Copy out the data below as written; omit any images.

___ DATASET EXTRACT ___

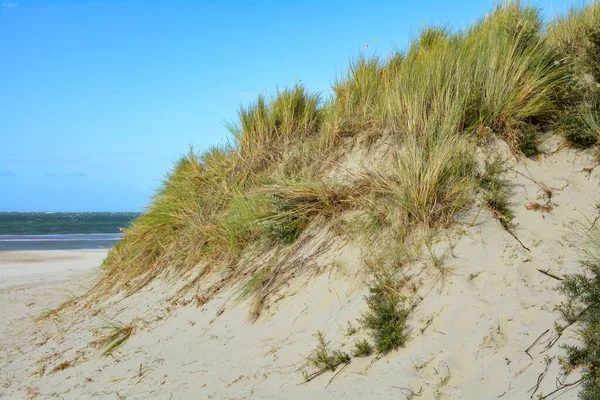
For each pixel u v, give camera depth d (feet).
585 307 11.50
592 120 16.80
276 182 20.88
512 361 11.02
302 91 25.63
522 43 19.62
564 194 15.55
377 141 19.69
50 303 28.32
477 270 13.52
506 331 11.77
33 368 18.47
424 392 11.04
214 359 14.99
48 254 66.64
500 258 13.70
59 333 21.52
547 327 11.48
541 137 17.88
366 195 17.63
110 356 17.47
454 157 16.63
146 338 17.95
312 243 17.85
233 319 16.78
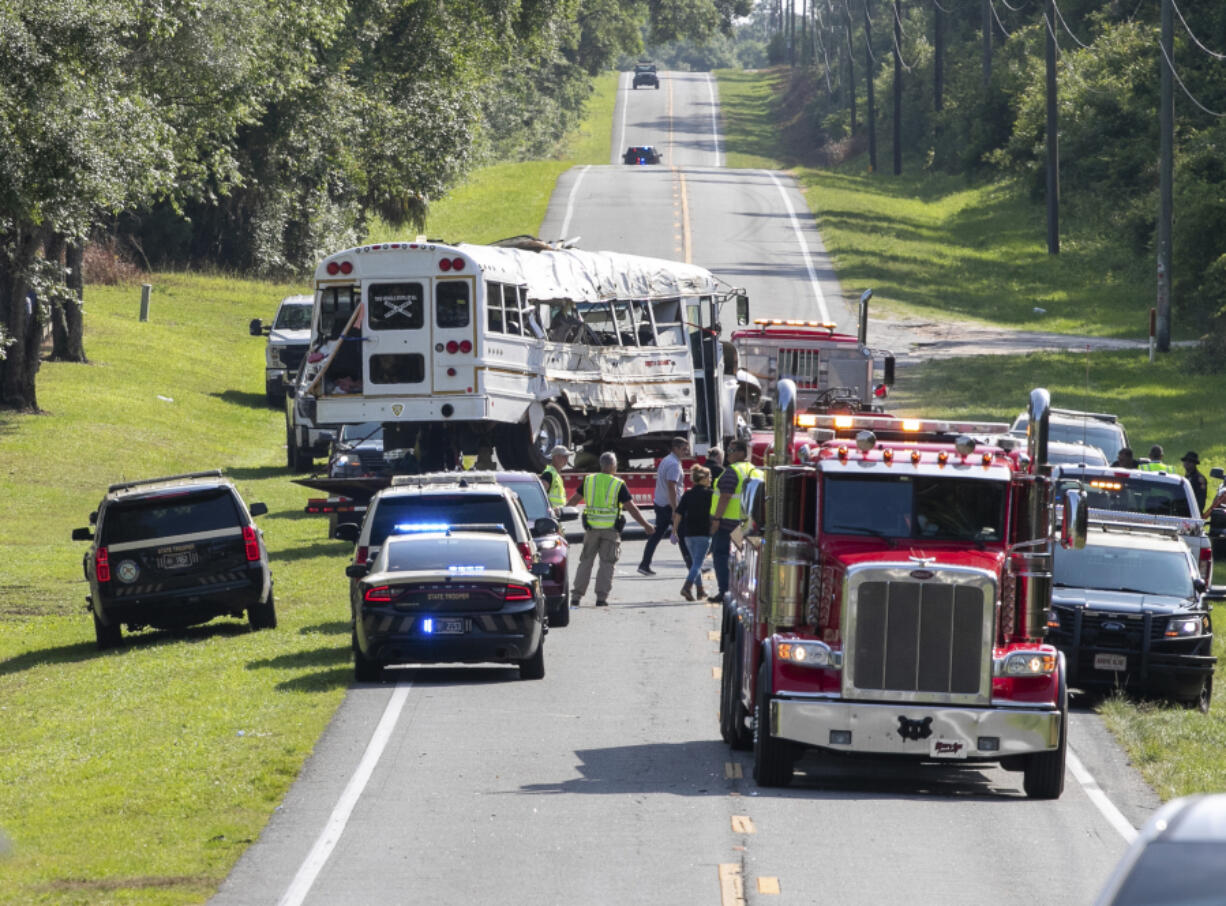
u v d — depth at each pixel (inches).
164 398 6609.3
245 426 6417.3
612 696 2465.6
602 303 4320.9
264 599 3139.8
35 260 5167.3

___

* OUTPUT FOR THIS EXERCISE:
For each pixel u v, give camera depth d (feet).
585 307 11.50
592 120 16.80
276 182 20.88
512 361 11.02
302 91 25.63
522 43 19.62
564 194 15.55
377 141 19.69
50 303 28.32
477 270 13.52
506 331 11.77
33 368 18.47
424 392 11.04
214 359 14.99
48 254 66.64
500 258 13.70
59 333 21.52
547 327 11.48
541 137 17.88
366 195 17.63
110 356 17.47
454 157 16.63
146 338 17.95
312 243 17.85
233 319 16.78
u v d — depth at each pixel (inches).
164 398 6609.3
245 426 6417.3
612 696 2465.6
602 303 4320.9
264 599 3139.8
35 260 5167.3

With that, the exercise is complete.